EXERCISE GOAL: Supply the number of lines below containing "Right", nothing else.

INPUT FOR THIS TASK:

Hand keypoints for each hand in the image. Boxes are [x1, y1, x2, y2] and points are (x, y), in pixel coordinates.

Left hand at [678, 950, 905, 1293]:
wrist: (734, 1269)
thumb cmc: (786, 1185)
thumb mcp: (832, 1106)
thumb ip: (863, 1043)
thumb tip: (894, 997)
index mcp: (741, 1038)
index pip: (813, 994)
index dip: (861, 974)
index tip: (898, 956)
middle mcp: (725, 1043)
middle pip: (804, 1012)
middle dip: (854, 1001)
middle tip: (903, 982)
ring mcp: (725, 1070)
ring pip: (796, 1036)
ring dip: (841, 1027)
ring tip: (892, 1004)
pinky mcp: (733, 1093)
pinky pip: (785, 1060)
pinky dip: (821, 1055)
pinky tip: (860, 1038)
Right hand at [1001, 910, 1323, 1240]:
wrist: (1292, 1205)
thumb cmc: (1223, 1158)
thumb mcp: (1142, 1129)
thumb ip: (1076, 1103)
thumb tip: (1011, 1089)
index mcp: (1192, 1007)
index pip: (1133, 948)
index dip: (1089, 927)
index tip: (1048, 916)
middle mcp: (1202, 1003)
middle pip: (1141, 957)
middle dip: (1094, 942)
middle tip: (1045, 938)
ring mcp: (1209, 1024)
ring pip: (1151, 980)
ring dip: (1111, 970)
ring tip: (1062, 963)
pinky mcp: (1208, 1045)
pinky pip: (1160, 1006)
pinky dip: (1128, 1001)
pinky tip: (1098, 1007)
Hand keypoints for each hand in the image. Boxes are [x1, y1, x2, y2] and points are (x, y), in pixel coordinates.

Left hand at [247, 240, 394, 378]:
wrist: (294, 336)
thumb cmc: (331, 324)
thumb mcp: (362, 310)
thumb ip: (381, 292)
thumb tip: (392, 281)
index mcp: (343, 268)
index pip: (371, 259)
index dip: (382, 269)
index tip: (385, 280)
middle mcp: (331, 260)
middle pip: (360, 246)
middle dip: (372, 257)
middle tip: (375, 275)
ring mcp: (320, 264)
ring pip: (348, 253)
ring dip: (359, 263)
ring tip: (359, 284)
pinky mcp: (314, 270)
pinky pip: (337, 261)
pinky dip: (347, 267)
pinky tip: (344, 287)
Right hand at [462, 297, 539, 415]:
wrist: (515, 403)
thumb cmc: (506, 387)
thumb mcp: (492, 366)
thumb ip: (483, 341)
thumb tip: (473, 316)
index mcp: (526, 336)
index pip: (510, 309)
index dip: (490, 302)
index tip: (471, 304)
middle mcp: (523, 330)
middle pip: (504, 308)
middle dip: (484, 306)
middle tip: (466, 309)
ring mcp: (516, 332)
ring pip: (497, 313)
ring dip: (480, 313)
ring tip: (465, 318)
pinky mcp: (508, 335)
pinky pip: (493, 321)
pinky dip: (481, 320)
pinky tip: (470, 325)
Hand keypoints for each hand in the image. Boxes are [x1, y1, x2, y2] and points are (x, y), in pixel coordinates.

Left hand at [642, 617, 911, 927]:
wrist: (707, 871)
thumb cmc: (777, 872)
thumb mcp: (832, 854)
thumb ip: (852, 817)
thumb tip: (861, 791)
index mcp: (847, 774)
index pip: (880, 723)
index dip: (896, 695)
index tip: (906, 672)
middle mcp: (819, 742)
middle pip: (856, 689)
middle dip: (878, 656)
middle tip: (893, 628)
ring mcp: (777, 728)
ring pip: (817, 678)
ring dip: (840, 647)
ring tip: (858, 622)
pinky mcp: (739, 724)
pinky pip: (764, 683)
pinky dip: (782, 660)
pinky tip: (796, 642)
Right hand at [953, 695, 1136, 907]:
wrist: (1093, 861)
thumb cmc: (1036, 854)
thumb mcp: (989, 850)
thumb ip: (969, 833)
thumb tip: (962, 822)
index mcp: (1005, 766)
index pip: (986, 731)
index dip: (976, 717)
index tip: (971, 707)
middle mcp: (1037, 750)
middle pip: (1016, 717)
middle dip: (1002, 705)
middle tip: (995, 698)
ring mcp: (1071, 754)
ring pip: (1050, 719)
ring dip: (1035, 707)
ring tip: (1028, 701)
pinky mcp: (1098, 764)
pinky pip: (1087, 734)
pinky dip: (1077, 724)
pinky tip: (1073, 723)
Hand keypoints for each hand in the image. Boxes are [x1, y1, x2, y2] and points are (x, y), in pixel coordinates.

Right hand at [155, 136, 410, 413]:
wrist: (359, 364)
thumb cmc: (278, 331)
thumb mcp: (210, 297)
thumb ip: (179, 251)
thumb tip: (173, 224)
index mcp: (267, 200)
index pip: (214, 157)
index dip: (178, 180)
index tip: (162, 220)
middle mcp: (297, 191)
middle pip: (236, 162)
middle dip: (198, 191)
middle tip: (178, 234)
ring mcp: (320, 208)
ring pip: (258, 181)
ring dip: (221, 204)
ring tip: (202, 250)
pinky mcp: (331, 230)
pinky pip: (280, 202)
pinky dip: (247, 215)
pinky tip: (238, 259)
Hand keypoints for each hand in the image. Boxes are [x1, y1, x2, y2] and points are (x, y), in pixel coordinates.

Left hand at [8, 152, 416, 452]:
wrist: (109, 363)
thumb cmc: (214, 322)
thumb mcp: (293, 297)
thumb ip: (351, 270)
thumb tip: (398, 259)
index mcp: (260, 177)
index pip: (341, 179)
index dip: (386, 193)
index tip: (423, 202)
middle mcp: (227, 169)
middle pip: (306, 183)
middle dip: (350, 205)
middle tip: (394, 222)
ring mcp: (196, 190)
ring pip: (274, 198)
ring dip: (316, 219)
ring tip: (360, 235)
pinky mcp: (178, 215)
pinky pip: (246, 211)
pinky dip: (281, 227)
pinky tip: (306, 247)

RESULT: 4